# Night Time is Alright by me - the big girls come out



## Captain Ahab (Aug 10, 2012)

Local lake with lots of dinks - good action but all those little bass have to come from somewhere - Right?

Meet momma 













Used a bill so I could get a size measurement


----------



## linehand (Aug 11, 2012)

Man that's a small bill.
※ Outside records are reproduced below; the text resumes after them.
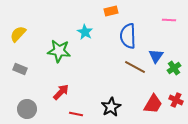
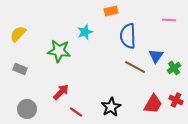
cyan star: rotated 21 degrees clockwise
red line: moved 2 px up; rotated 24 degrees clockwise
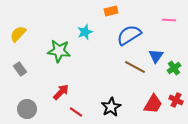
blue semicircle: moved 1 px right, 1 px up; rotated 60 degrees clockwise
gray rectangle: rotated 32 degrees clockwise
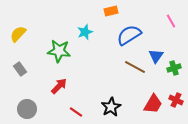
pink line: moved 2 px right, 1 px down; rotated 56 degrees clockwise
green cross: rotated 16 degrees clockwise
red arrow: moved 2 px left, 6 px up
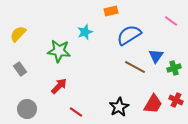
pink line: rotated 24 degrees counterclockwise
black star: moved 8 px right
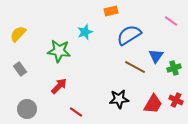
black star: moved 8 px up; rotated 24 degrees clockwise
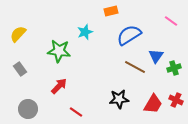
gray circle: moved 1 px right
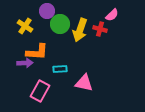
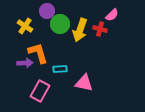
orange L-shape: moved 1 px right, 1 px down; rotated 110 degrees counterclockwise
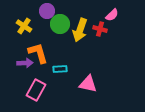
yellow cross: moved 1 px left
pink triangle: moved 4 px right, 1 px down
pink rectangle: moved 4 px left, 1 px up
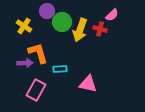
green circle: moved 2 px right, 2 px up
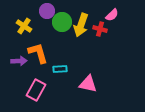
yellow arrow: moved 1 px right, 5 px up
purple arrow: moved 6 px left, 2 px up
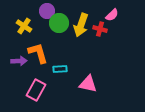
green circle: moved 3 px left, 1 px down
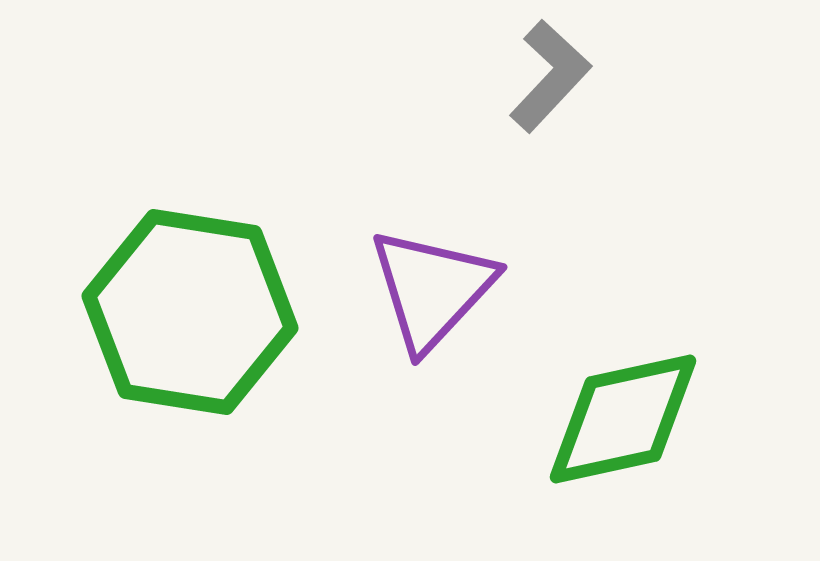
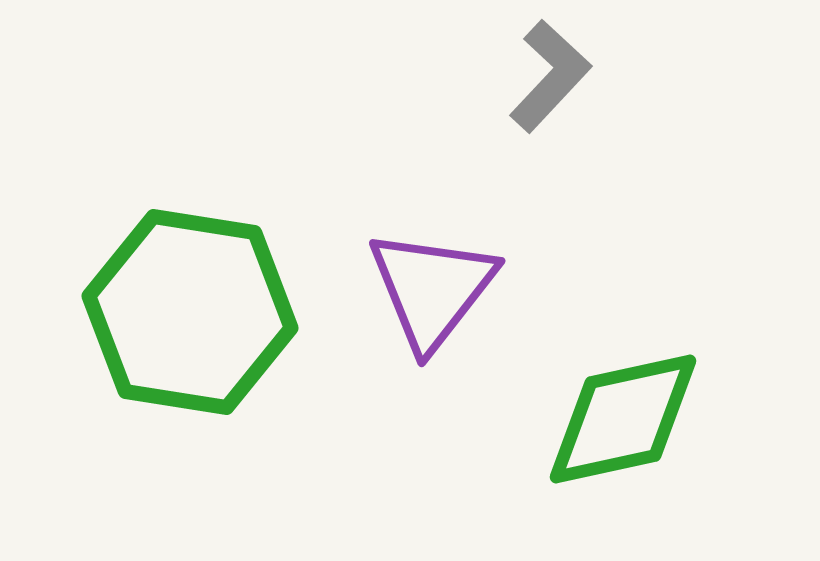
purple triangle: rotated 5 degrees counterclockwise
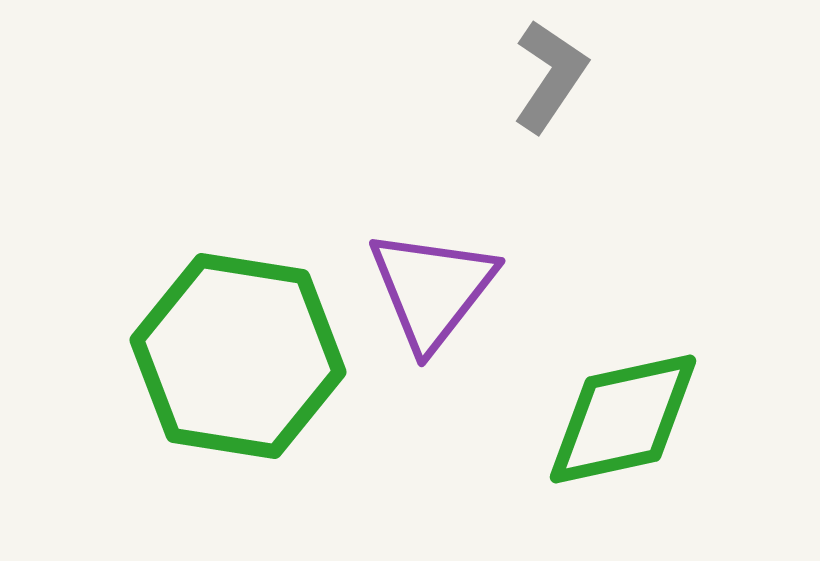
gray L-shape: rotated 9 degrees counterclockwise
green hexagon: moved 48 px right, 44 px down
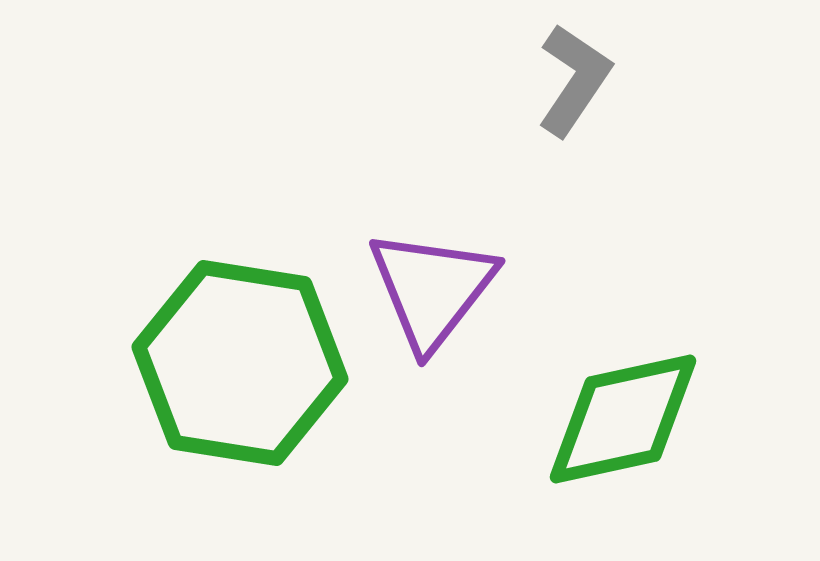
gray L-shape: moved 24 px right, 4 px down
green hexagon: moved 2 px right, 7 px down
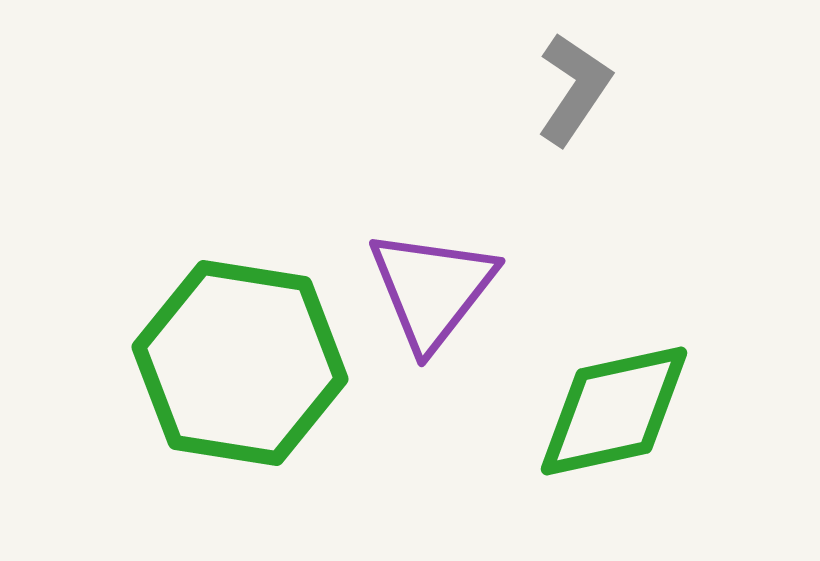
gray L-shape: moved 9 px down
green diamond: moved 9 px left, 8 px up
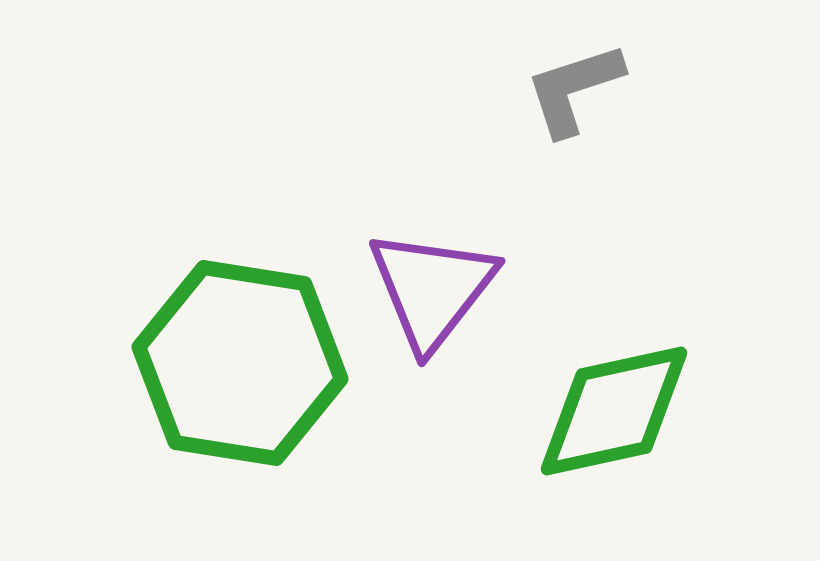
gray L-shape: rotated 142 degrees counterclockwise
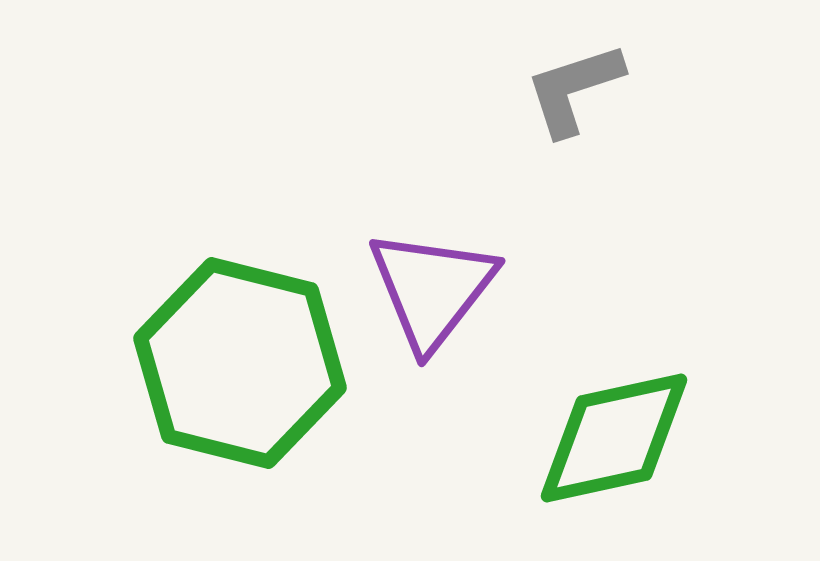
green hexagon: rotated 5 degrees clockwise
green diamond: moved 27 px down
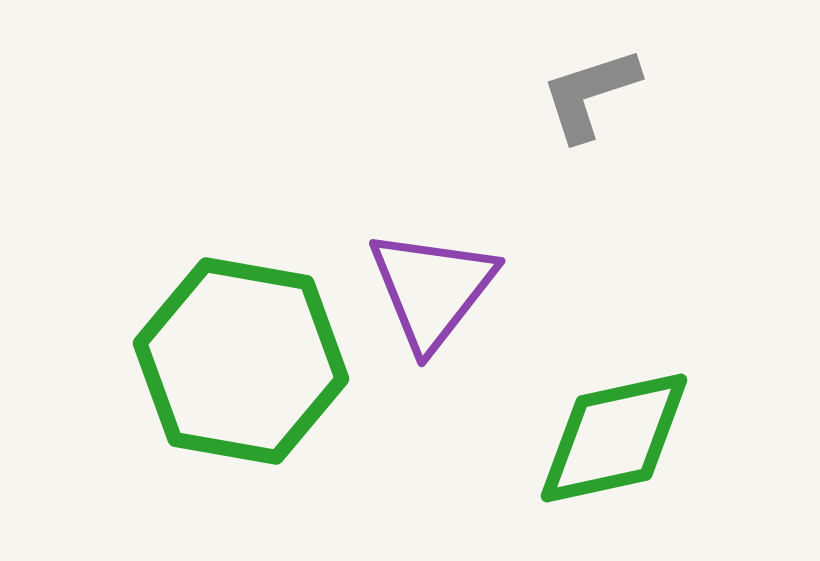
gray L-shape: moved 16 px right, 5 px down
green hexagon: moved 1 px right, 2 px up; rotated 4 degrees counterclockwise
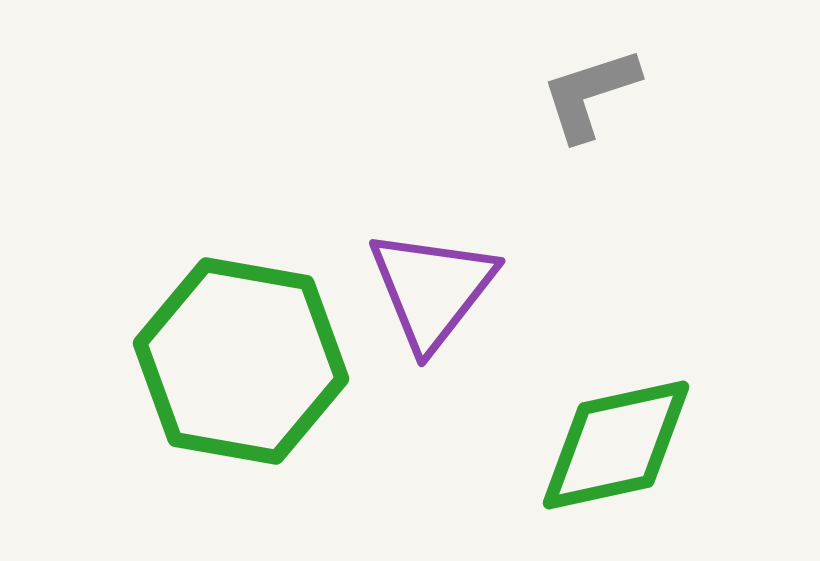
green diamond: moved 2 px right, 7 px down
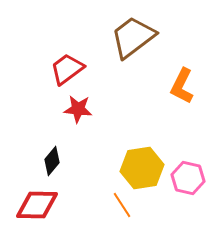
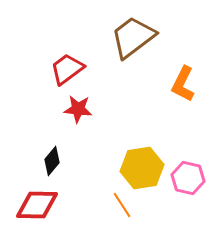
orange L-shape: moved 1 px right, 2 px up
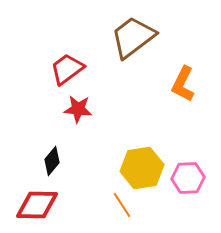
pink hexagon: rotated 16 degrees counterclockwise
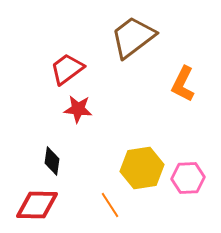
black diamond: rotated 32 degrees counterclockwise
orange line: moved 12 px left
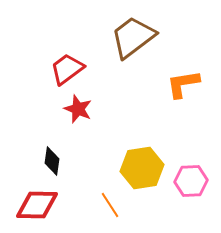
orange L-shape: rotated 54 degrees clockwise
red star: rotated 16 degrees clockwise
pink hexagon: moved 3 px right, 3 px down
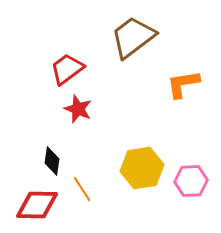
orange line: moved 28 px left, 16 px up
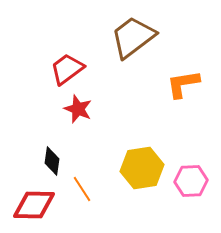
red diamond: moved 3 px left
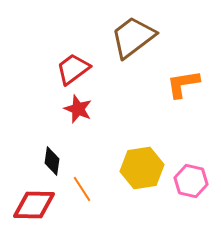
red trapezoid: moved 6 px right
pink hexagon: rotated 16 degrees clockwise
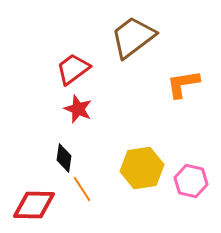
black diamond: moved 12 px right, 3 px up
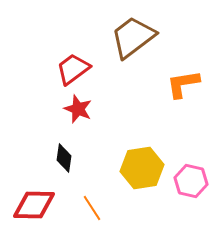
orange line: moved 10 px right, 19 px down
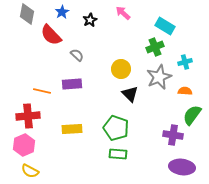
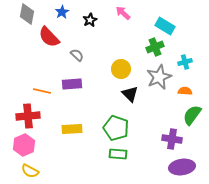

Awesome!!!


----------



## vahunter (Aug 11, 2012)

Nice fish!


----------



## Zum (Aug 11, 2012)

Thats a momma alright...using plastic?

Nice fish.


----------



## Captain Ahab (Aug 11, 2012)

Zum said:


> Thats a momma alright...using plastic?
> 
> Nice fish.



Yeah - a 5.25" stick bait that I made in my secret color (secret color is dark green :mrgreen: )


----------



## FishingCop (Aug 11, 2012)

Nice one Capt.


----------



## shamoo (Aug 12, 2012)

Welcome to Mommas place, beautiful fish. Never heard of dark green before :---)


----------



## PoconoBoss (Aug 13, 2012)

What body of water was that in?


----------



## Captain Ahab (Aug 14, 2012)

PoconoBoss said:


> What body of water was that in?




Local pond in Montgomery County


----------



## fender66 (Aug 14, 2012)

Saweet Hog. Very impressive! Congrats!


----------



## fish devil (Aug 14, 2012)

:twisted: Solid catches, Capt. =D>


----------



## Captain Ahab (Aug 17, 2012)

fish devil said:


> :twisted: Solid catches, Capt. =D>




FD - lets do a night trip before summer ends!


----------



## Wallijig (Aug 18, 2012)

Those are some dandies indeed!!

Wow you even caught one with a $5 bill on its side. can not wait to see size of $100 fish you catch!! LOL :lol:


----------



## Recon (Aug 24, 2012)

Very nice


----------